C'est une toile que vous choque?
Non.
Le Carré blanc sur fond blanc de Kasimir Malevitch, ça, c'est
nettement de gauche?
Non.
Mais c'est une imposture culturelle, non?
Non, je ne pense pas. J'ai passé dernièrement une matinée devant les
installations du nouveau musée de Shaffhouse, vous y êtes allées?
Non.
Mes chères, il serait temps de vous cultiver un peu, vous êtes
légèrement faible en art moderne! Pour comprendre ce genre
d'oeuvre, il faut une explication. Après, ça devient très intéressant.
Mais ça reste intellectuel.
Le Bûcheron de Ferdinand Hodler, ça, c'est vraiment de
droite?
Mais, non, on ne peut pas dire ça, voyons!
Quand même, c'est vous qui avez lancé ce débat sur la culture
monopolisée par la gauche!
Parce que je voyais ce petit milieu social-démocrate s'attribuer le droit
de dire qui est cultivé ou pas. Leur préjugé est arrogant: qui est avec
eux a une chance d'être cultivé, qui ne l'est pas n'en a aucune.

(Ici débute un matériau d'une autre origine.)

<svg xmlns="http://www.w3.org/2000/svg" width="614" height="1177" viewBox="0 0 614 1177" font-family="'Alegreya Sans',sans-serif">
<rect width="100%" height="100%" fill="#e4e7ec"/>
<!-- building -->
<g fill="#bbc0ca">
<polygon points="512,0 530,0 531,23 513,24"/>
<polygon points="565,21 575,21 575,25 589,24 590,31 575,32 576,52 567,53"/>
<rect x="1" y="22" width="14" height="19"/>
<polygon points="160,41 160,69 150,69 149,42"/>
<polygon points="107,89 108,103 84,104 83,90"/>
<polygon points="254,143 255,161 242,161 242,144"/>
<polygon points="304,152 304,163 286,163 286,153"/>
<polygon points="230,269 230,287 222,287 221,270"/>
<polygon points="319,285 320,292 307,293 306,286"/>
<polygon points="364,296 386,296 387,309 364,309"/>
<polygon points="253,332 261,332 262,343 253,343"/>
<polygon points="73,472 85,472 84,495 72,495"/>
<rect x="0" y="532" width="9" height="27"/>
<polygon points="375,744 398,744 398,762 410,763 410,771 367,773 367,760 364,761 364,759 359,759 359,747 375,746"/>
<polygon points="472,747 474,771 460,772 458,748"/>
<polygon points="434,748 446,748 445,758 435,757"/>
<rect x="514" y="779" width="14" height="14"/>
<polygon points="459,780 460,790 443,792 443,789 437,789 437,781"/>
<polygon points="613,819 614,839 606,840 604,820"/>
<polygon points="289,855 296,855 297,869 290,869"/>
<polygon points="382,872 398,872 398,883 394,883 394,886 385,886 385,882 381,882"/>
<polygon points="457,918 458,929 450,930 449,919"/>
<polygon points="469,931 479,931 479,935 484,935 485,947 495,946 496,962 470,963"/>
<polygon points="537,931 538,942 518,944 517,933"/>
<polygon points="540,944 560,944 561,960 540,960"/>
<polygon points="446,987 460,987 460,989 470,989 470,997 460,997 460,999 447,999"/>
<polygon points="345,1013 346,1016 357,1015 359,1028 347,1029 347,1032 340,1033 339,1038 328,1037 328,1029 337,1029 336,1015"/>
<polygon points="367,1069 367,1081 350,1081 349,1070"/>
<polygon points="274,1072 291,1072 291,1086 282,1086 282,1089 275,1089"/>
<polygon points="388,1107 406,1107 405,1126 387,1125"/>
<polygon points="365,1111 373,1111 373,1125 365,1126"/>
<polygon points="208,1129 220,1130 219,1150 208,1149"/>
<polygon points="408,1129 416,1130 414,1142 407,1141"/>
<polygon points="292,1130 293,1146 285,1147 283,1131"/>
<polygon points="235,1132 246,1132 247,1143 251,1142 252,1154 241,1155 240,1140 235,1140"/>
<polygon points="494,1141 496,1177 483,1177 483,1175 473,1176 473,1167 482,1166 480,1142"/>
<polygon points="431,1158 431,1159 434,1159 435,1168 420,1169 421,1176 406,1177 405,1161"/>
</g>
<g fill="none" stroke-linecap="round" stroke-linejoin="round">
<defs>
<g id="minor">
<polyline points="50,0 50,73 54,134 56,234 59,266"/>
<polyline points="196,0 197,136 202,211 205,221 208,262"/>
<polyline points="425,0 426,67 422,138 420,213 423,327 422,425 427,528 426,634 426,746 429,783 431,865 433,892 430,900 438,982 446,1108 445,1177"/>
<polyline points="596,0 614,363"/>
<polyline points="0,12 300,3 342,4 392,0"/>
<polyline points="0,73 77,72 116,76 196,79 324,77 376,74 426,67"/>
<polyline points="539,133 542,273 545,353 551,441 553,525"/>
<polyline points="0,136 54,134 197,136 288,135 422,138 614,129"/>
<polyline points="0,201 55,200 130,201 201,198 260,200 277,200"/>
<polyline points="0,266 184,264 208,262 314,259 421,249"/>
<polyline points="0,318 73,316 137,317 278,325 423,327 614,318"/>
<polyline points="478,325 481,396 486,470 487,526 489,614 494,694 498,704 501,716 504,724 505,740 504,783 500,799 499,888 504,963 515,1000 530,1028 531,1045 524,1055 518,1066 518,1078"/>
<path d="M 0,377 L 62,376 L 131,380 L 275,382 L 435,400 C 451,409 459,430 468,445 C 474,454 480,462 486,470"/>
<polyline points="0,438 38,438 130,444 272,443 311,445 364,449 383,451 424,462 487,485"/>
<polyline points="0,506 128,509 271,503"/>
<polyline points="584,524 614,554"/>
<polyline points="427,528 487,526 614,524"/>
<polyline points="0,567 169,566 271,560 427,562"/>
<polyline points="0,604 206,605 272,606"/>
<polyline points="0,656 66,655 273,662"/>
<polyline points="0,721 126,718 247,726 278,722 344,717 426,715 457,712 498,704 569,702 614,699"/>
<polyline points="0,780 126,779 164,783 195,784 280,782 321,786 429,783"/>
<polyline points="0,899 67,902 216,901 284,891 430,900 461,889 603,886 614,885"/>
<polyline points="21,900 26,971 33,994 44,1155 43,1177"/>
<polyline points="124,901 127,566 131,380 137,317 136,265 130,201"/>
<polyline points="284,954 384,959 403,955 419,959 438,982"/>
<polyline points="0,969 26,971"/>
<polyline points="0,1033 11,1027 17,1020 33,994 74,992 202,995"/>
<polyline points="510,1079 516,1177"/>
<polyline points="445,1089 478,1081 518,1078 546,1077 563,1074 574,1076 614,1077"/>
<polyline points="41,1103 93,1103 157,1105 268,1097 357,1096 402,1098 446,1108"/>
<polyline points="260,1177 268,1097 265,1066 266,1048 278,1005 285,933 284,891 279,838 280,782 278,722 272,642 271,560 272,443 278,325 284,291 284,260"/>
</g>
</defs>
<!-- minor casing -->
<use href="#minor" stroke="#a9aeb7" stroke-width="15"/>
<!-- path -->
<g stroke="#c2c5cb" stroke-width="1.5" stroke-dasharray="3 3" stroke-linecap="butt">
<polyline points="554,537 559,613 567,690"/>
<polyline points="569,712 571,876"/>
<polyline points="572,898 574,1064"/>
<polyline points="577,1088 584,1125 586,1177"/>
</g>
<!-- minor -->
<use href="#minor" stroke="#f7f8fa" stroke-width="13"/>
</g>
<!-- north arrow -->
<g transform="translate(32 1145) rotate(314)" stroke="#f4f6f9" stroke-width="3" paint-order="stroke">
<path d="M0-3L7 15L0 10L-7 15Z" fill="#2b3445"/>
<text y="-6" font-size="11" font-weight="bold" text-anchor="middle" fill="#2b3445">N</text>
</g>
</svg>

Mais,
même ces gens-là, font parfois des oeuvres très remarquables.
De qui parlez-vous exactement, c'est qui «ces gens-là»?
Les Auteurs suisses, par exemple, lorsqu'ils refusent l'adhésion de
quelqu'un...
Vous voulez dire quand ils refusent l'adhésion de l'UDC Oskar
Freysinger?
J'ai juste dit «quelqu'un». Là, en tout cas, ils ont dit publiquement
qu'ils étaient à gauche.
Vous avez dit de Hodler, que c'était beau mais à petite dose?
C'est très beau, mais c'est une étape.
Mais alors qu'est-ce qui n'est pas une étape en peinture?
Tout est une étape. Sauf Goya. Je ne dis pas que le monde s'est arrêté
là, mais il y a quand même une dimension extraordinaire: le jeu, la
couleur, la détresse, l'angoisse, les rêves, c'est un monde.
Lorsque Thomas Hirschhorn monte une oeuvre où un acteur
fait pipi sur Blocher, c'est de gauche?
Non. Ce que je critique, ce sont les préjugés idiots qui permettent de
s'attribuer des valeurs qu'on définit comme modernes et
progressistes. Regardez la seule notion du nationalisme: suivant les
moments historiques, il a été de gauche ou de droite. Et la défense
des droits de l'homme, est-ce de droite ou de gauche? La gauche se
l'est soudain attribuée. Mais, quand c'était dangereux de se battre
pour eux, c'était la droite qui le faisait. Ce qui m'irrite, ce sont les
petits clubs auto-proclamés glorieux qui prétendent définir les valeurs.